§ **Exercise A**: Please give the passage on baseball in the Sixties again, starting with "Meanwhile, the Pirates" and going on through "by Jeff Katz.", and switch "Pirates" to "Bucs".
§ **Exercise B**: Name every city the passage on baseball in the Sixties lists as having a new park that went plastic.

═════ Selected passage

Baseball started to expand in the Sixties, and that brought not just new teams, but new stuff to baseball: Houston ’s Astrodome featured plastic grass called Astroturf, and although it was not organic, it spread like weeds. The new parks in Pittsburgh and St Louis and Philadelphia and Cincinnati went plastic, and they also looked a lot alike.

The saying goes, that if you remember the Sixties, you probably weren’t there (or something like that). America went through great changes, there were movements galore, with their own marches and protests and slogans. Causes fought for time on the evening news: Civil rights, women’s lib, gay rights, animal rights, the environmentalists, and on and on, and perhaps none of the movements divided the country more painfully than those which supported the war in Vietnam , or which tried to end it. It was a time of gaps — between generations, between left and right (that is, if you believed in politics at all), between minorities and majorities. Sometimes you wondered what was holding the country together, or if it would, if it could survive The Sixties.

Baseball was, I Think, what the author of the pop classic paperback Future Shock (Alvin Toffler) called a Zone of Stability. It changed, but everything else seemed to be changing faster, and more out of control. Baseball experimented not just with plastic grass, and domes, but with new-fangled uniforms and all sorts of new colors. The players — some of them — fooled around with mustaches and sideburns, and some black players sported huge Afros that they struggled to stuff inside their hats and helmets. Jewelry appeared — actually, I have no idea when the first earrings and necklaces showed up, but it seems like it was during the Sixties. I think the first hair-blowers arrived in locker rooms a bit later.

Baseball on the diamond was still Good Old Baseball. The long summers played on, despite the war, the marches, the protests. Players took stands, but if they couldn’t do their job, they were back in the minors or cut loose. Baseball stood its ground, and the sports page was a welcome refuge from the rest of the newspaper. It was a wild decade, it seemed like everything that survived, changed, even if it didn’t want to. Even baseball.

1961

There is no reason to call this season the Year of the Asterisk. Roger Maris went out and hit 61 home runs. No one expected that — if anyone was expected to hit 61 someday, it was Mickey Mantle. He had 53 by September 10, but was hurting physically, and hit just one more down the stretch. Maris hit ten in those last weeks, breaking Ruth’s 1927 record of 60. The duel between Maris & Mantle — the M & M Boys — dominated the sports pages so that even a NL fan like myself had to notice.

Meanwhile, the Pirates lost their ace Vern Law to injury and slid to 6th place. Cincinnati got some pitching (O’Toole, Jay and Purkey) to go with a great offense, and won the NL pennant by 4 over the Dodgers. Vada Pinson hit .343 in his 3rd full season, and why he is not in Cooperstown ? Over in the AL , the Yankees won 109 to finish 8 ahead of Detroit (whose Norm Cash batted .361, with 41 HRs), and 47.5 ahead of Kansas City . KC had traded Roger Maris to the Yanks. KC hit 90 HRs in 1961, and none of their outfielders were in double digits. See The Kansas City A’s and the Wrong Half of the Yankees by Jeff Katz.

══════════
═════ Supplied material

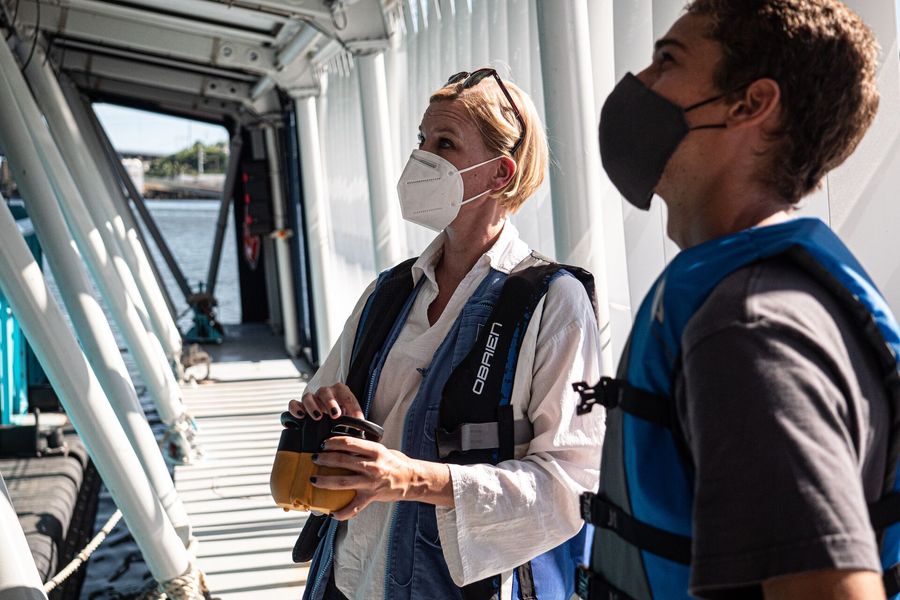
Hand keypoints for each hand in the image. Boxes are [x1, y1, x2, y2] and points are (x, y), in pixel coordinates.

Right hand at [288, 383, 363, 419]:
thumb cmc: (342, 420)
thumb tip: (362, 434)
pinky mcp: (299, 407)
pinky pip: (293, 403)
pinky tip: (300, 416)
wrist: (327, 423)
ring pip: (308, 396)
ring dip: (313, 406)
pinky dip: (295, 408)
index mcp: (341, 392)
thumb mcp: (351, 419)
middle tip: (335, 415)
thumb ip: (356, 423)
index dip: (353, 407)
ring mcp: (311, 399)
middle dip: (331, 402)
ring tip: (318, 417)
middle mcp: (325, 393)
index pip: (348, 396)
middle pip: (325, 392)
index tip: (356, 419)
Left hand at [311, 436, 453, 519]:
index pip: (349, 443)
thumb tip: (344, 446)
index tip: (324, 444)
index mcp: (375, 451)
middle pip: (342, 461)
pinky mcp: (371, 497)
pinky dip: (342, 512)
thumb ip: (364, 449)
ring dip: (325, 481)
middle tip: (315, 458)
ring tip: (314, 480)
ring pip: (342, 482)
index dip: (333, 442)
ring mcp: (371, 482)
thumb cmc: (396, 463)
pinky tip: (332, 513)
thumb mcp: (382, 450)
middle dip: (325, 459)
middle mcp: (372, 466)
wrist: (412, 479)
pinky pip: (354, 508)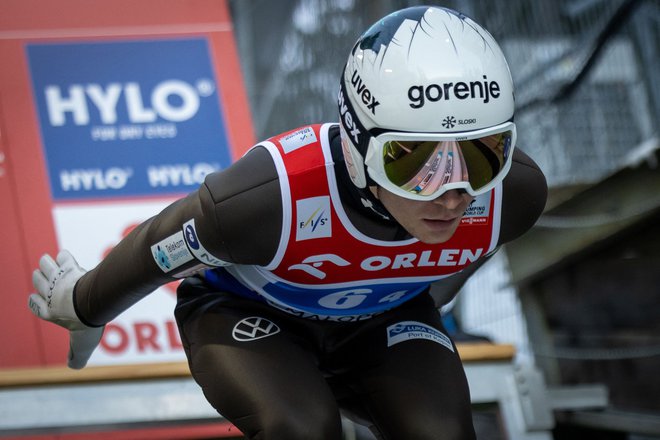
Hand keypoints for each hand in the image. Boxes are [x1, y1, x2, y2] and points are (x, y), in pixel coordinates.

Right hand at [29, 250, 103, 368]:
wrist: (92, 304)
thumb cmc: (85, 324)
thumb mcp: (81, 345)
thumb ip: (77, 356)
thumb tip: (74, 366)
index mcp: (49, 312)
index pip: (34, 304)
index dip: (36, 301)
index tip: (39, 299)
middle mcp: (50, 294)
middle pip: (38, 281)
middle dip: (41, 278)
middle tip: (51, 279)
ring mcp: (59, 280)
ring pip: (45, 265)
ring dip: (48, 264)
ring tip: (55, 264)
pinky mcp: (71, 267)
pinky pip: (63, 257)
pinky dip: (65, 257)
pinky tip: (70, 260)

══════════

§ **Final answer A**:
Meanwhile, the Bucs lost their ace Vern Law to injury and slid to 6th place. Cincinnati got some pitching (O’Toole, Jay and Purkey) to go with a great offense, and won the NL pennant by 4 over the Dodgers. Vada Pinson hit .343 in his 3rd full season, and why he is not in Cooperstown ? Over in the AL , the Yankees won 109 to finish 8 ahead of Detroit (whose Norm Cash batted .361, with 41 HRs), and 47.5 ahead of Kansas City . KC had traded Roger Maris to the Yanks. KC hit 90 HRs in 1961, and none of their outfielders were in double digits. See The Kansas City A’s and the Wrong Half of the Yankees by Jeff Katz.

§ **Final answer B**: Pittsburgh, St Louis, Philadelphia, Cincinnati